The LAX control tower is in continual communication with the pilot as well as the rigs en route to manage critical information and redirect air traffic. “During one incident the tower noticed visible flames on a cargo plane’s engine that was undetected by the plane’s onboard system,” Joe says, “they turned the plane around and held traffic for it to land again.”
For other emergency calls Joe says, “The control tower will let us know if a plane is coming in heavy and where the pilot is aiming to land, so we can position ourselves to either follow it or be ready to meet it. The tower can also put us in direct contact with a pilot. From the cockpit the pilot has a limited field of view. Being able to speak to us directly, and having the rig right there in the pilot’s line of sight can be a big relief when trying to resolve any issue that may not be visible from inside the plane.”
Specialized Training
LAX also houses “the pit.” An area with an unlit passenger jet fuselage where ARFFs can get practice shooting water from a rig’s many turrets including on the roof, the front bumper, and from the Stinger. The Stinger can be raised as high as needed to confidently knock out a blaze in a large double-deck jet.
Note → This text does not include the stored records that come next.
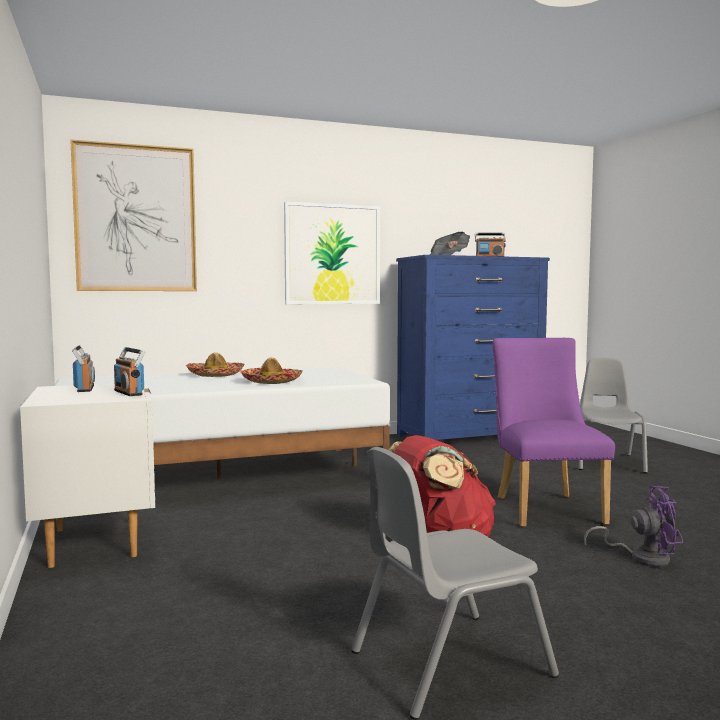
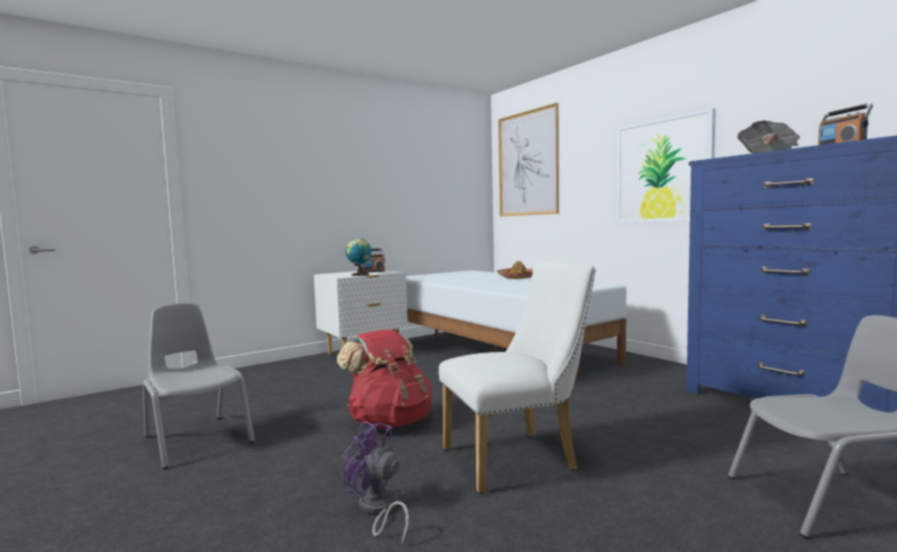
camera: 75 degrees right, 0 degrees up
radio [114,347,145,396] -> globe [346,238,372,276]
hat [240,357,303,384] -> none
purple chair [493,338,615,527] -> white chair [439,259,596,493]
purple fan [584,486,683,567] -> purple fan turned 135 degrees clockwise [342,421,409,544]

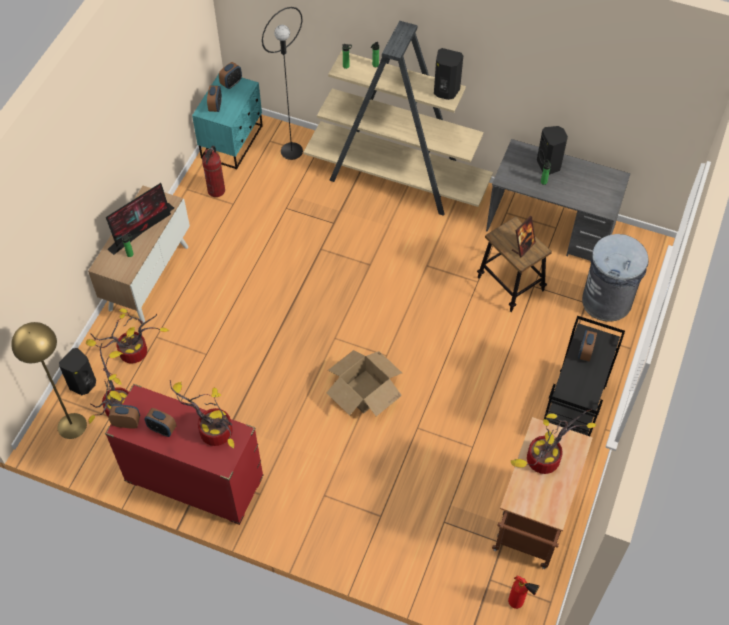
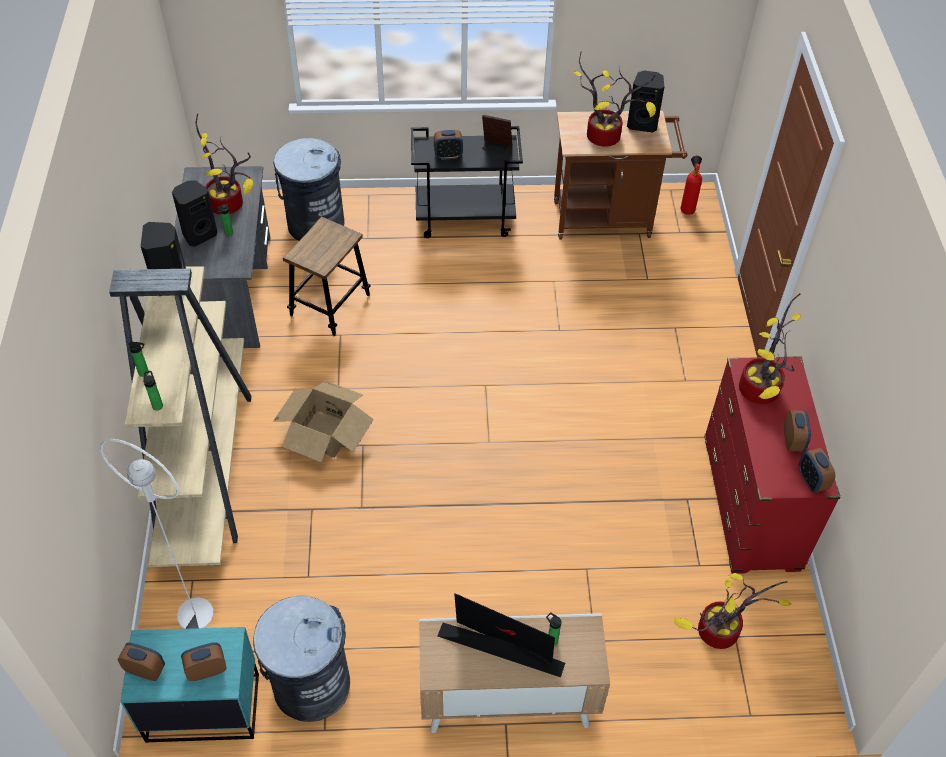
camera: 115 degrees left, 5 degrees down
yellow floor lamp [11,322,87,439] -> none
black speaker [59,348,96,395] -> black speaker moved to [627,71,665,133]
potted plant [86,308,169,364] -> potted plant moved to [195,113,253,215]
fire extinguisher [202,146,225,197] -> grey trash can [253,596,350,722]
black floor lamp [262,7,303,160] -> white floor lamp [100,439,214,629]
cardboard box [327,350,402,416] -> cardboard box moved to [273,381,374,462]
picture frame [512,216,536,257] -> picture frame moved to [482,115,512,154]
Growing up LA, Joe joined the LA Explorer youth program when he was 19 years old, which cemented his desire to become a firefighter. He took fire science courses and was hired before graduation. To work in his current role he became ARFF certified which requires 80 hours of FAA mandated training plus a test, with 40 more hours of training required annually.
Next time you spot a rescue rig approaching in street traffic, remember this message from Fire Station 80 Engineer Joe Vigil, “We have visibility to see traffic further ahead and may need to move to the other side of the street sooner than you think,” he says. ”When you know we are coming, please pull over to the side, even if you’re on the opposite side of the street,” he adds. Doing so could help our heroes answer a call faster and save precious time.